Question

How do you convert $45^\circ C$ to Fahrenheit?

Answer 1

Hint:
As we know the relation ${T_F} = \left( {\dfrac{9}{5} \times {T_C}} \right) + 32$ , where the ${T_F}$ is the temperature in Fahrenheit scale and ${T_C}$ is the temperature in Celsius scale. You can substitute the value of ${T_C}$ in this relation to convert that temperature from Celsius to Fahrenheit scale. The relation is between the constants, not the units $(^\circ C{\text{ and }}^\circ F)$.

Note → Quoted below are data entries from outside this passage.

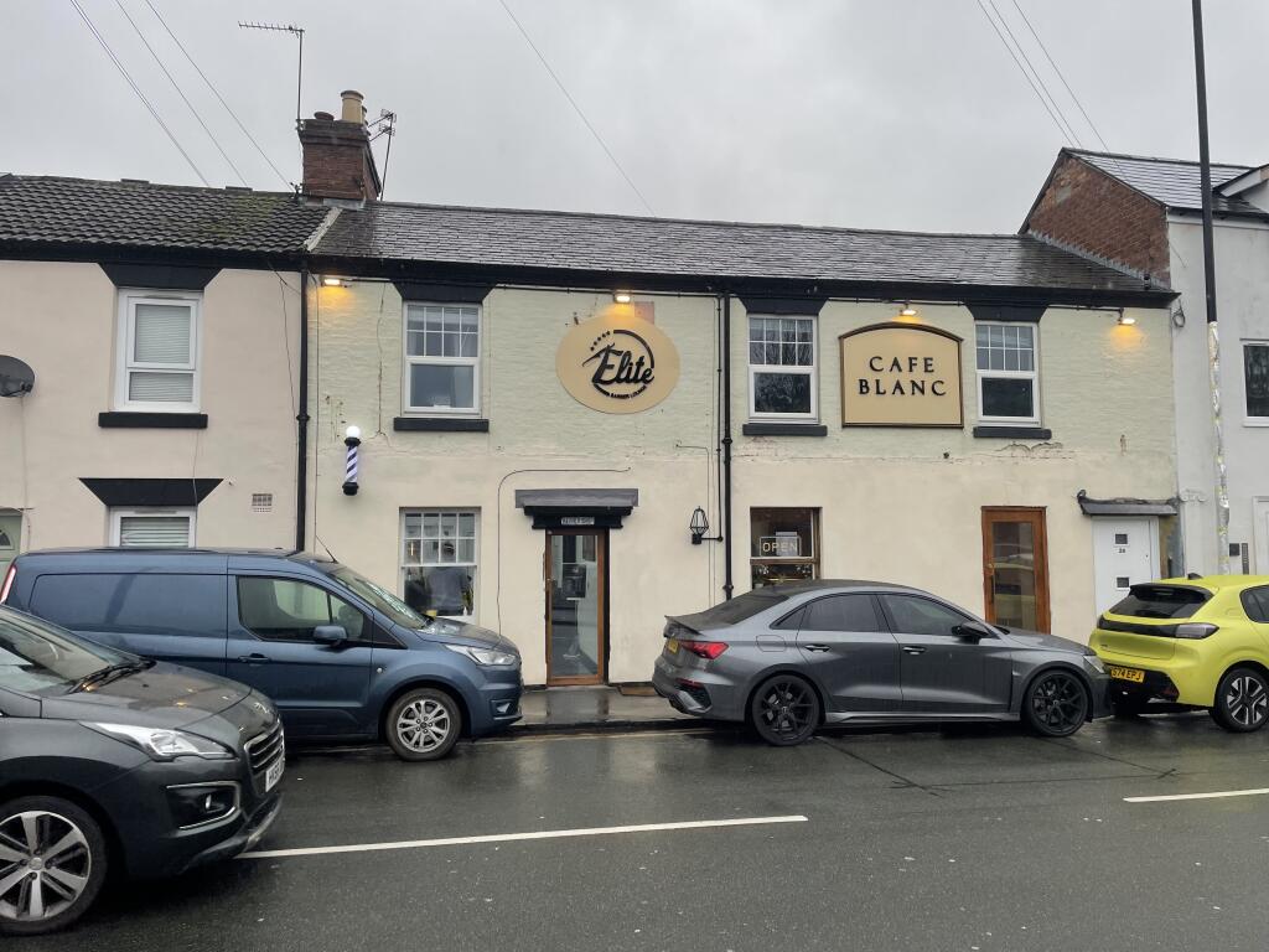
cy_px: 476
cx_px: 634
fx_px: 953
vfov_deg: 53.1
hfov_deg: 67.3
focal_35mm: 26
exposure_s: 1/337
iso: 32
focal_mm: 4.2
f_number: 1.6
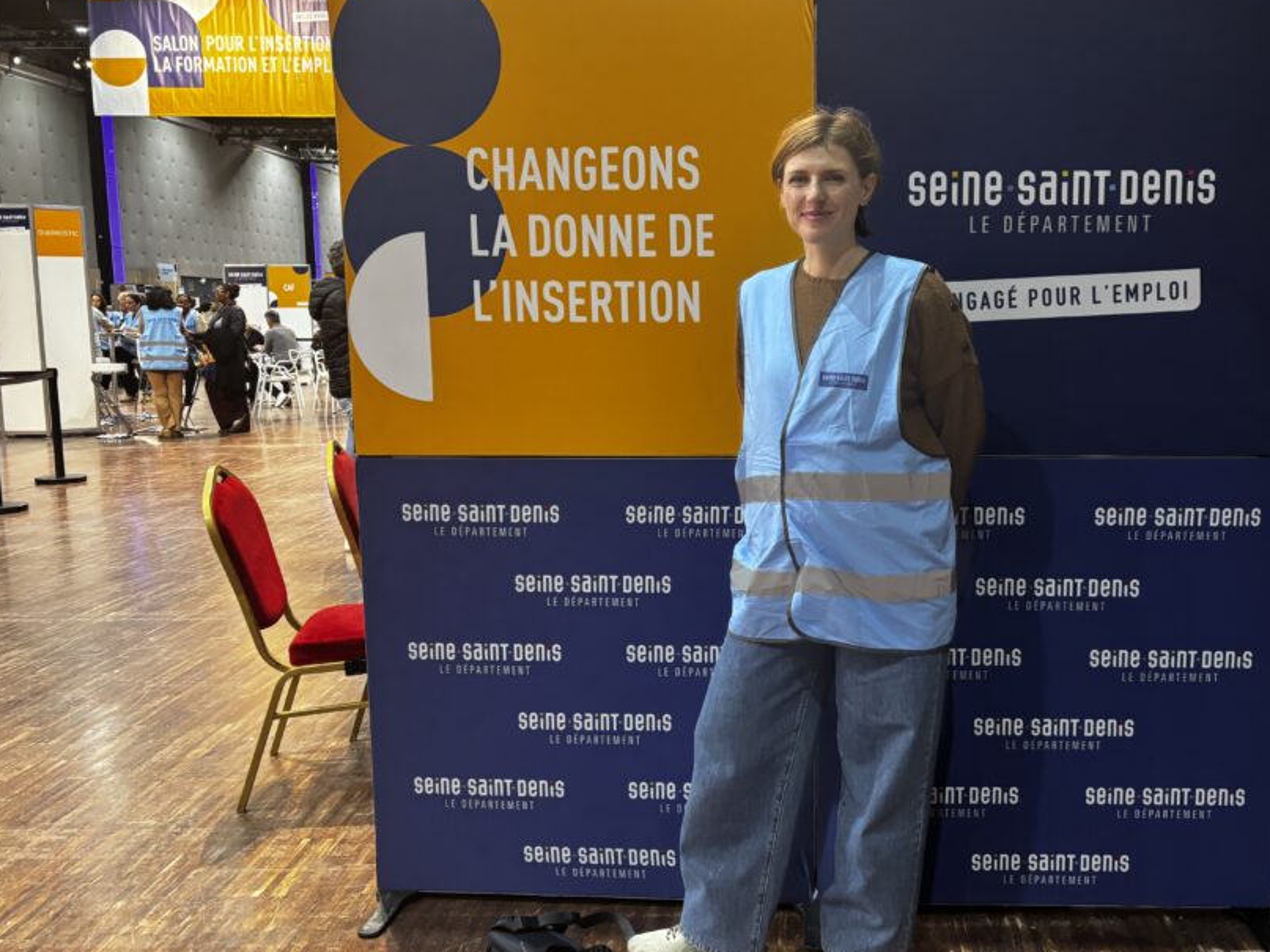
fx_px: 1211
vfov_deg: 42.9
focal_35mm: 33
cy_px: 459
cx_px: 796
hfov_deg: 54.7
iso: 250
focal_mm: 5.96
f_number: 1.6
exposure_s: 1/60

Complete Step by step Solution:
Here in this question, we are given a temperature in Celsius scale, i.e. $45^\circ C$ . And we need to convert this temperature given in Celsius scale into Fahrenheit scale.
Before starting with a solution to the problem we should understand a few concepts of the Celsius and Fahrenheit temperature scale. The Celsius scale, also known as the centigrade scale, is a temperature scale based on $0^\circ $ for the freezing point of water and $100^\circ $ for the boiling point of water. Initially, the Celsius scale was used $0^\circ $ to denote the boiling point of water and $100^\circ $ to denote the freezing point of water.
Fahrenheit temperature scale, scale based on $32^\circ $ for the freezing point of water and $212^\circ $ for the boiling point of water, the interval between the two being divided into $180$ equal parts. Daniel Gabriel Fahrenheit originally took as the zero of his scale the temperature of an equal ice-salt mixture and selected the values of $30^\circ $ and $90^\circ $ for the freezing point of water and normal body temperature, respectively; these later were revised to $32^\circ $ and $96^\circ $ , but the final scale required an adjustment to $98.6^\circ $ for the latter value.
As we know the relation between Fahrenheit and Celsius temperature as:
$ \Rightarrow {T_F} = \left( {\dfrac{9}{5} \times {T_C}} \right) + 32$ , where ${T_F}$ represents the temperature in Fahrenheit and ${T_C}$ represents the temperature in Celsius
Here in this case we have temperature given in Celsius. So let us substitute ${T_C} = 45$ in the above relation, we get:
$ \Rightarrow {T_F} = \left( {\dfrac{9}{5} \times 45} \right) + 32$
This relation will give us the value of the same temperature in Fahrenheit. Solving the parenthesis, we get:
$ \Rightarrow {T_F} = \left( {\dfrac{9}{5} \times 45} \right) + 32 = \left( {9 \times 9} \right) + 32 = 81 + 32$
Now, this can be easily solved as:
$ \Rightarrow {T_F} = 81 + 32 = 113$

Thus, we get the temperature in Fahrenheit as $113^\circ F$.

Note:
In this question, the use of the fundamental concepts of temperature scales played a crucial role. An alternate approach to solve this problem is to use the relationship ${T_C} = \dfrac{5}{9} \times \left( {{T_F} - 32} \right)$ , where we can substitute the value ${T_C} = 45^\circ C$ in this equation to get the required value of temperature in the Fahrenheit scale.